Why does this work? Two reasons:
- PDE solutions are smooth. Solutions to elliptic PDEs like Darcy flow are analytic away from coefficient discontinuities. Smooth functions have Fourier spectra that decay rapidly — most of the energy is in the low-frequency modes. Keeping $k_{\max} = 12$ modes captures the dominant features of the solution.
- The $W$ path handles the rest. The pointwise linear map $W\,v_t(x)$ in Definition 1 operates in physical space at full resolution. It can represent high-frequency, localized features that the truncated Fourier path misses. The two paths are complementary.
Physics intuition: This is exactly the physicist's intuition about spectral methods. Smooth fields (temperature, pressure, low-Reynolds fluid flow) are well-described by a handful of Fourier modes. Turbulent flows need more modes; shocks and discontinuities need many. FNO works best when the solution is smooth — which is precisely the regime where spectral methods excel.

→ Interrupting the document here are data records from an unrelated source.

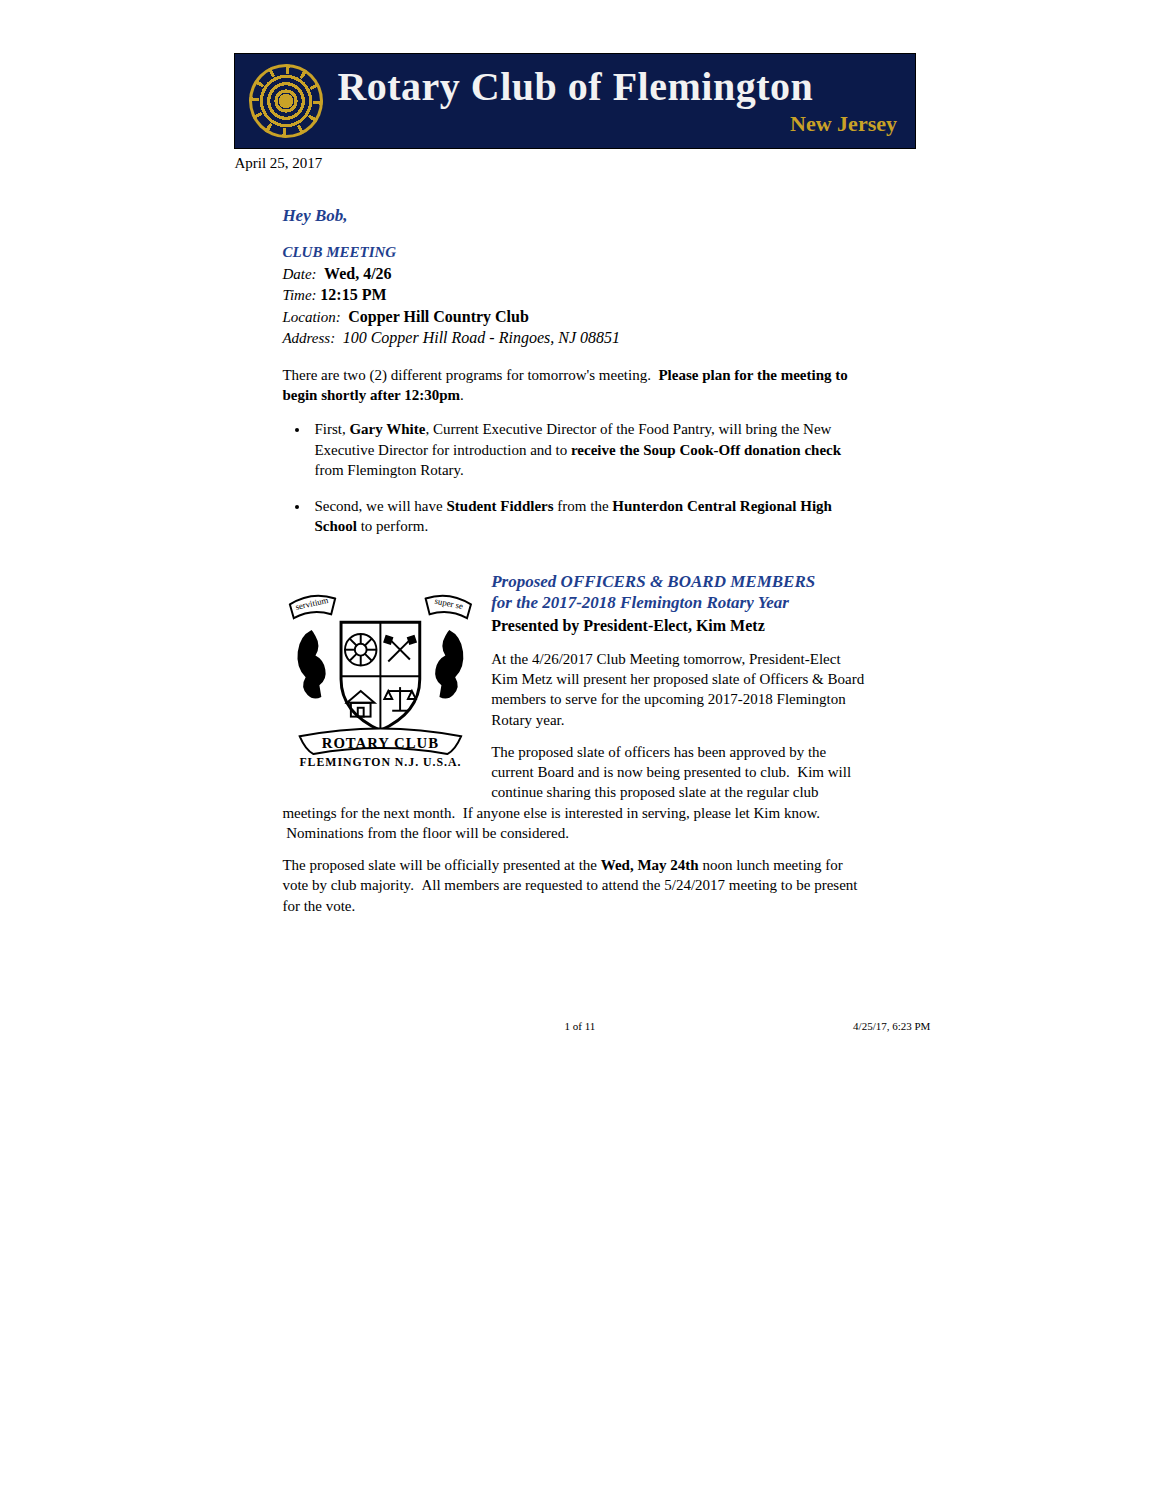Rotary Club of Flemington
New Jersey
April 25, 2017
Hey Bob,
CLUB MEETING
Date: Wed, 4/26
Time: 12:15 PM
Location: Copper Hill Country Club
Address: 100 Copper Hill Road - Ringoes, NJ 08851
There are two (2) different programs for tomorrow's meeting. Please plan for the meeting to begin shortly after 12:30pm.
First, Gary White, Current Executive Director of the Food Pantry, will bring the New Executive Director for introduction and to receive the Soup Cook-Off donation check from Flemington Rotary.
Second, we will have Student Fiddlers from the Hunterdon Central Regional High School to perform.
servitium super se ROTARY CLUB FLEMINGTON N.J. U.S.A.
Proposed OFFICERS & BOARD MEMBERS
for the 2017-2018 Flemington Rotary Year
Presented by President-Elect, Kim Metz
At the 4/26/2017 Club Meeting tomorrow, President-Elect Kim Metz will present her proposed slate of Officers & Board members to serve for the upcoming 2017-2018 Flemington Rotary year.
The proposed slate of officers has been approved by the current Board and is now being presented to club. Kim will continue sharing this proposed slate at the regular club meetings for the next month. If anyone else is interested in serving, please let Kim know. Nominations from the floor will be considered.
The proposed slate will be officially presented at the Wed, May 24th noon lunch meeting for vote by club majority. All members are requested to attend the 5/24/2017 meeting to be present for the vote.
1 of 11 4/25/17, 6:23 PM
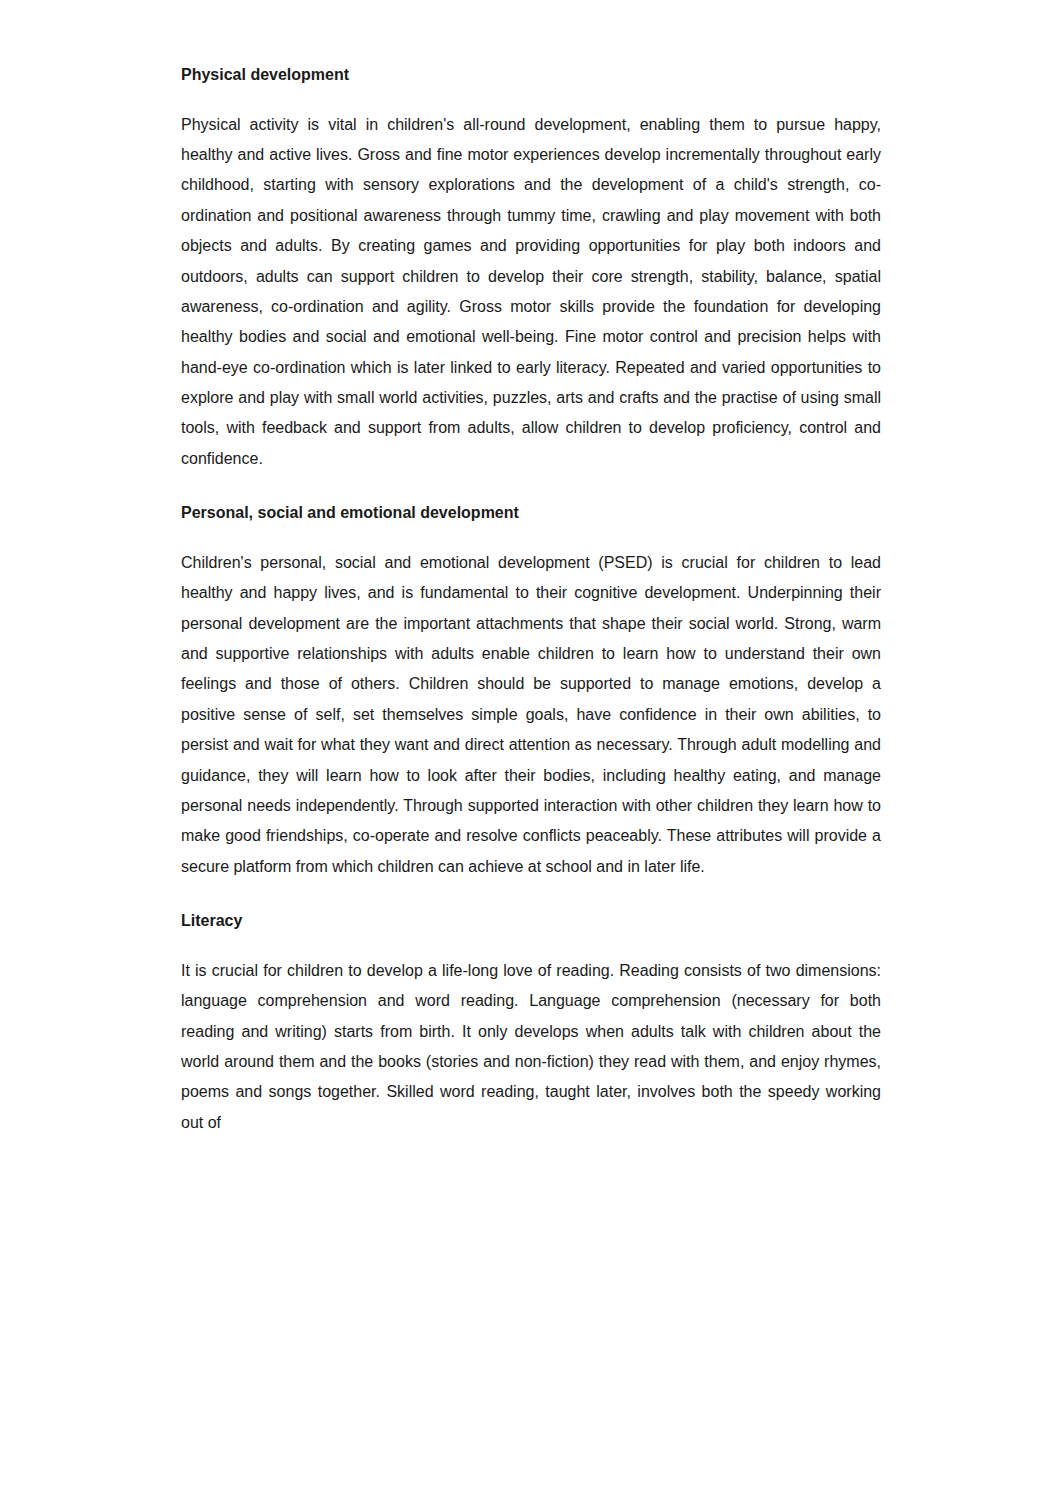Physical development
Physical activity is vital in children's all-round development, enabling them to pursue happy, healthy and active lives. Gross and fine motor experiences develop incrementally throughout early childhood, starting with sensory explorations and the development of a child's strength, co-ordination and positional awareness through tummy time, crawling and play movement with both objects and adults. By creating games and providing opportunities for play both indoors and outdoors, adults can support children to develop their core strength, stability, balance, spatial awareness, co-ordination and agility. Gross motor skills provide the foundation for developing healthy bodies and social and emotional well-being. Fine motor control and precision helps with hand-eye co-ordination which is later linked to early literacy. Repeated and varied opportunities to explore and play with small world activities, puzzles, arts and crafts and the practise of using small tools, with feedback and support from adults, allow children to develop proficiency, control and confidence.
Personal, social and emotional development
Children's personal, social and emotional development (PSED) is crucial for children to lead healthy and happy lives, and is fundamental to their cognitive development. Underpinning their personal development are the important attachments that shape their social world. Strong, warm and supportive relationships with adults enable children to learn how to understand their own feelings and those of others. Children should be supported to manage emotions, develop a positive sense of self, set themselves simple goals, have confidence in their own abilities, to persist and wait for what they want and direct attention as necessary. Through adult modelling and guidance, they will learn how to look after their bodies, including healthy eating, and manage personal needs independently. Through supported interaction with other children they learn how to make good friendships, co-operate and resolve conflicts peaceably. These attributes will provide a secure platform from which children can achieve at school and in later life.
Literacy
It is crucial for children to develop a life-long love of reading. Reading consists of two dimensions: language comprehension and word reading. Language comprehension (necessary for both reading and writing) starts from birth. It only develops when adults talk with children about the world around them and the books (stories and non-fiction) they read with them, and enjoy rhymes, poems and songs together. Skilled word reading, taught later, involves both the speedy working out of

Mode truncation also explains resolution invariance. The tensor $R$ is defined on the $12 \times 12$ lowest modes. If we evaluate on a $128 \times 128$ grid instead of $64 \times 64$, the FFT produces $128 \times 128$ modes, but we still only touch the same $12 \times 12$ lowest ones. The same $R$ works on any grid — the mode indices don't change.
We now have all the ingredients. In the next chapter, we combine Definition 1 (the iterative update) with Definition 3 (the Fourier integral operator) into the complete FNO layer, and trace a full forward pass with explicit tensor dimensions.